Далеко внизу под подошвами моих сандалий, с веселым ужасом бьющих прозрачную пустоту, далеко внизу вибрируют холмы старого города, вспучиваются, лопаются черным, рыхлым, и затягиваются, покрываются зеленым руном. На нём из ниоткуда проявляются красные и зеленые квадраты и прямоугольники стальных крыш, крыши прикрепляются к вибрирующей пене холмов и, замерев на мгновение, растекаются, разбегаются, множатся, кто куда. А вслед за их бегом проявляются живые натопы дорожек, тропинок, что расползаются сотнями юрких змеек, вытаскивают за собой шевелюры кустарников и крон деревьев, скрываясь под ними, теряясь, и тут же выскакивают, выныривают из пены, еле поспевая за скачущими по волнам холмов пятнами железной терракотовой, зеленой кровли всё новых и новых домов. Там внизу, на ещё весеннем дрожании мириад белых крупинок клевера, я увидел себя и Эльзу посреди стремительно растущих коробок домов, выходящих из отступающих зеленых волн. Я почувствовал в своей руке пальцы Элизабет, я смог дышать и видеть растущие над нами красные стены с пустыми глазницами. Как во сне прямоугольники провалов затягивались стеклом, то слепым, то с пожаром заката. Стены окрасились в чистые белый, желтый и голубой. Приближался грохот трамвая и его электрический звон. Рядом с нами и дальше в перспективе улицы упорно тянулись вверх каштаны. В одну минуту, пока деревянные настилы тротуаров под нами живо покрывались чешуей брусчатки, каштаны выросли до третьего этажа, дав тень сидящему на стуле возле чугунных ворот усадьбы. В тени каштанов была тишина воскресного августовского дня, покой города, оставленного жителями, спасающихся на модных тогда городских пляжах.

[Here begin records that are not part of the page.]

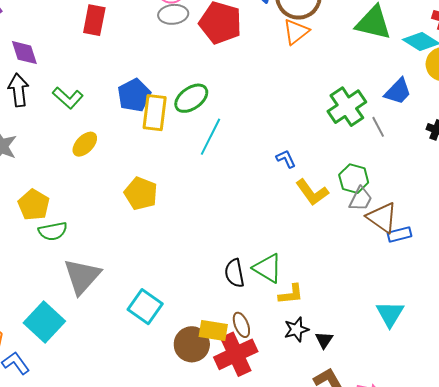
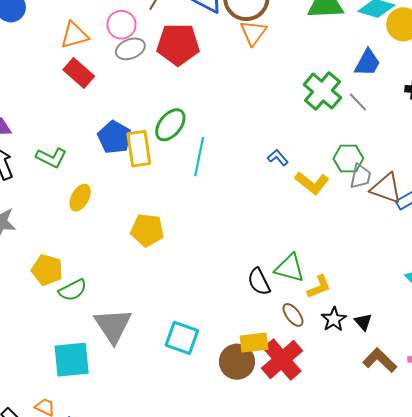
red rectangle: (94, 20) -> (79, 73), moved, turned -44
cyan square: (44, 322) -> (72, 360), moved, turned -33
brown ellipse: (241, 325) -> (293, 315), moved

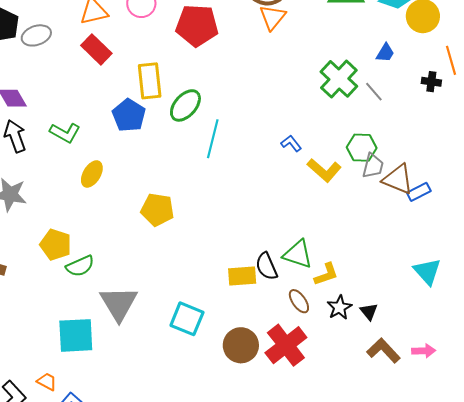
gray ellipse: (130, 49) -> (36, 35), moved
blue trapezoid: (367, 63) -> (385, 53), size x0.7
yellow rectangle: (139, 149) -> (150, 81), moved
yellow rectangle: (254, 343) -> (242, 276), moved

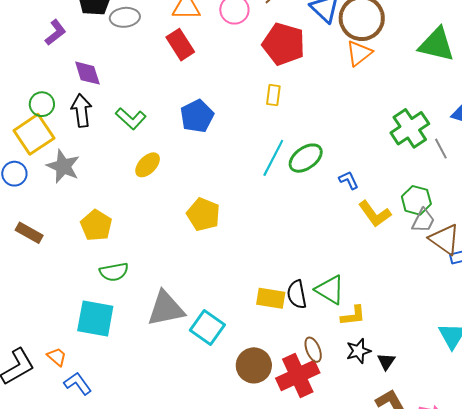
yellow rectangle: (150, 81) -> (273, 95), moved, size x0.6
green ellipse: (185, 105) -> (306, 158), moved
green semicircle: (80, 266) -> (114, 272), moved
brown ellipse: (299, 301) -> (313, 350), moved
gray triangle: (119, 303) -> (166, 309), moved, turned 36

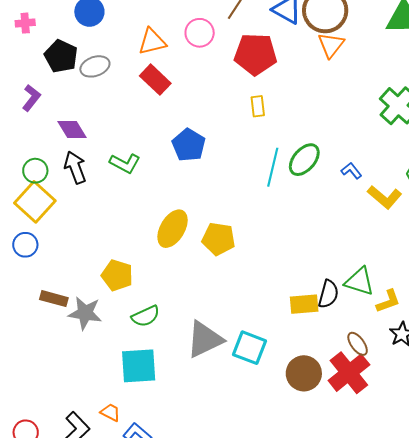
yellow ellipse: (148, 165) -> (173, 229), moved, size x1.4
gray star: (63, 166) -> (85, 313), moved
black semicircle: (297, 294) -> (328, 294), turned -140

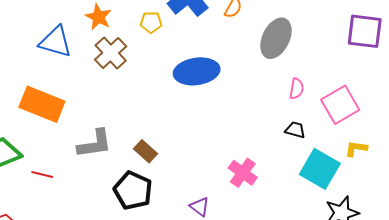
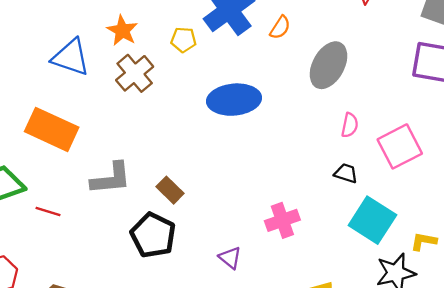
yellow L-shape: (356, 149) -> (424, 241), moved
pink cross: (243, 173) -> (282, 220), turned 32

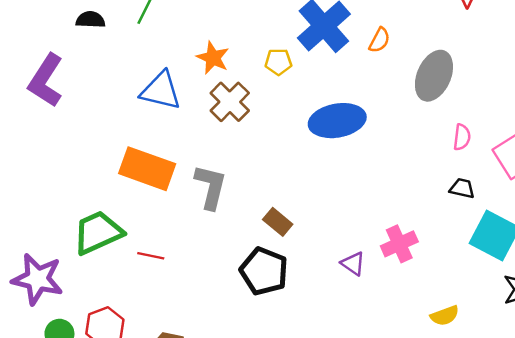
gray L-shape: (111, 178) -> (211, 187), moved, turned -66
purple triangle: (230, 258) -> (353, 264), moved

Но тут кварталы замедлили своё ворочание. И ленты улиц лениво изменяли свои русла. Камни домов зажили медленнее. И в конце-концов, все кирпичи, деревянные балки и колонны, зажатые новым бетоном, оцепенели, замерли на своих местах.
Уснуло всё, и воздух, и шум листвы. Уснула тень листвы в обнимку с пятнами солнца на тротуаре, на лице человека возле чугунных ворот. Всё замерло снаружи и внутри. Ещё не сознавая это, я погрузил пальцы в ущелья коры дальней акации, в тиканье часов в квартале от судьбы, в чирк серы, в шипение огонька. И удивился пропаже расстояния, течения метра, мерила воздуха, что только что лежал тут между мною и дыханьем яичной штукатурки. Я, моё тело, сделалось неотличимым от складок серого плаща, чугуна ограды и её тени на траве, от волосков травы и полос света, которыми и проявлялась эта тень.
Я слился с ними и я стал всем. Сухим чертополохом, мольбою листвы и замершим внутри меня жаром августа. Я стал застывшим днём. Я — всё — я этот день, я тихий ужас оконного стекла и тишина танцующих пылинок, и глубина парящего трюмо, между взлетевших безделушек из фарфора. Я  - свет, прилипший к тишине пылинок, и сумма лет, наполненных следами мыслей, снов кратких, кратных надеждам и безнадежности тягучих снов. Я сделался клочками слов, всей жизнью, движеньем стен, их штукатурки, засохшей краской на доске, зевком дверных проемов. Гудением газовых колонок, под который скакали с места на место кухонные плиты, плясали, меняясь местами и оболочками. Я был нутром засаленных шкафов и трепетанием этажерок перед надменностью дубовых полок, несущих тонны спящих слов, сомкнутых, вдавленных друг в друга трухою темноты обложек. Я был снаружи и внутри затертых до дыр диванов.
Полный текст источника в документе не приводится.